A la luz de lo anterior, podemos afirmar que, con carácter general, los Tribunales entienden que el necesario “lavado de cara” para volver a arrendar un inmueble corresponde en exclusiva al arrendador. Por ello, el arrendatario solo debe contribuir en los gastos de pintura del piso si estos no se corresponden con el “normal uso y desgaste ordinario”, aunque en ningún caso debería asumirlos íntegramente, puesto que ello implicaría un enriquecimiento injusto del arrendador.

No obstante lo anterior, entendemos que, al no establecerse una normativa específica en la LAU sobre la devolución de la vivienda en el momento de finalizar el contrato de arrendamiento, la regulación supletoria prevista en el Código Civil puede ser desplazada estableciendo en el contrato de arrendamiento criterios distintos para la entrega de la vivienda al término del arrendamiento, siempre que no entren en conflicto con la parte imperativa de la LAU (art. 21 LAU)..

Nada impide que una cláusula del contrato obligue al arrendatario a devolver el piso recién pintado, aunque quizás no siempre sea exigible.

A pesar de lo anterior, dicha afirmación no puede hacerse con carácter categórico ya que, como vemos, la jurisprudencia en estos casos es tremendamente casuística.
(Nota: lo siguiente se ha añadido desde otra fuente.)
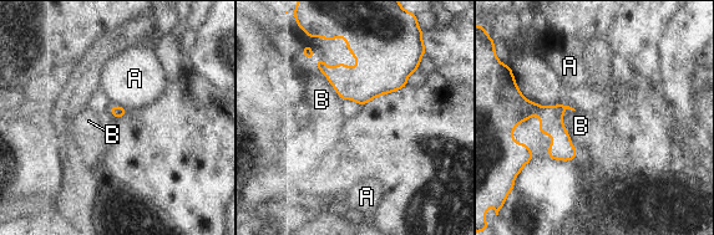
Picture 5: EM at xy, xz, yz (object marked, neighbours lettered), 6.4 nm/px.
{"act": "pass", "each": {"A": "other", "B": "other"}, "border": {"pic": 5, "px": [[114, 103], [127, 110]]}, "found": "no lettered segment goes on from it"}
Por ello entendemos que dicha cláusula únicamente podrá ser efectiva en arrendamientos de medio-largo plazo (3-5 años), por cuanto será difícil, en base a dicha cláusula, poder repercutir al arrendatario el desgaste propio de una única anualidad, en la que casi no habrá deterioro.

Adicionalmente, siempre es posible que un Juez interprete que la obligación de repintado del piso entra en el ámbito de las obligaciones del arrendador, ya que como hemos visto, en algunos casos se apoyan en la doctrina y jurisprudencia del artículo 21 LAU en sus resoluciones sobre pintura.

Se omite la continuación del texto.